The effects of climate change
Damage, of course will always happen: hail will fall from the skies and the seas are still salty. The world is a constantly changing place and humans are adding to the challenges of keeping a car pristine until it gets to its new owner. Japanese OEMs believe, for example, that climate change is having an impact on damage patterns.
Inoue of Suzuki says climate change has increased damage on some areas of paintwork, “mostly chipping of paint by stones due to high winds, and sea spray from stronger typhoons”. Nissan’s Keeffe says that his company also sees some damage resulting from environmental changes and pollution. “We do see more problems with airborne pollution materials like coal and iron dust, which encourage corrosion,” says Keefe. “We don’t really see a change in damage coming as we move into more manufacturing internationally, but we do with climate change.” He adds that the company has been checking for a particularly nasty form of pollution since the March 11th disaster in the Tohoku region.

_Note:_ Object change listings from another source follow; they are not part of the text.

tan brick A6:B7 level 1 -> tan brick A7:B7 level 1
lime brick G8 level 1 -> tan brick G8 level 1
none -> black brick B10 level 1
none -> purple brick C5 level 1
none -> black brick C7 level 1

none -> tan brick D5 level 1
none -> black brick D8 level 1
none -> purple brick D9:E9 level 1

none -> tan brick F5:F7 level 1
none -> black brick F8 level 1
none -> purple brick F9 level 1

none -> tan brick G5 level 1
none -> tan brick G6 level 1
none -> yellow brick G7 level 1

“We started doing radiation checks within five days of the earthquake and we’ve continued to do so ever since.” Fortunately, no radiation has been found beyond normal background levels, he says, a statement also backed up by a release by the Japan Automobile Manufacturers Association–something that has certainly helped to ease the fears of consumers around the globe. With Nissan exporting some 50% of all cars it produces in Japan, this has been an important, if unusual, damage control process.
Need something else besides perfection
Even for Japan, though, car manufacturing and distribution is not just about making something that is perfect. Perfection has its price, and Japanese firms struggling against a high yen admit that engineering-in perfect technology may be impossible. There is even a suggestion that some might be focused on certain aspects of quality and perfection to the extent that they are missing the bigger picture. “Japanese manufacturers tend to go for the very highend of things,” says a senior executive at a Japanese truck manufacturer who asked not to be named. “There is a feeling that things have to be 100% to be good enough. It’s an old tradition. No errors, no compromise on quality. But is this really the best way in a competitive world? If you’re making something that’s perfect but it’s too expensive, then that’s not a successful product.”
However, in the area of predicting, preventing and controlling damage, the unique approach taken by Japanese carmakers and their logistics service providers is likely to continue to benefit them in the future. Presenting a consumer with a perfect car from the very start not only means increased consumer satisfaction, but also reduced insurance and repair costs. That can only help in a competitive and highcost world for Japan’s carmakers.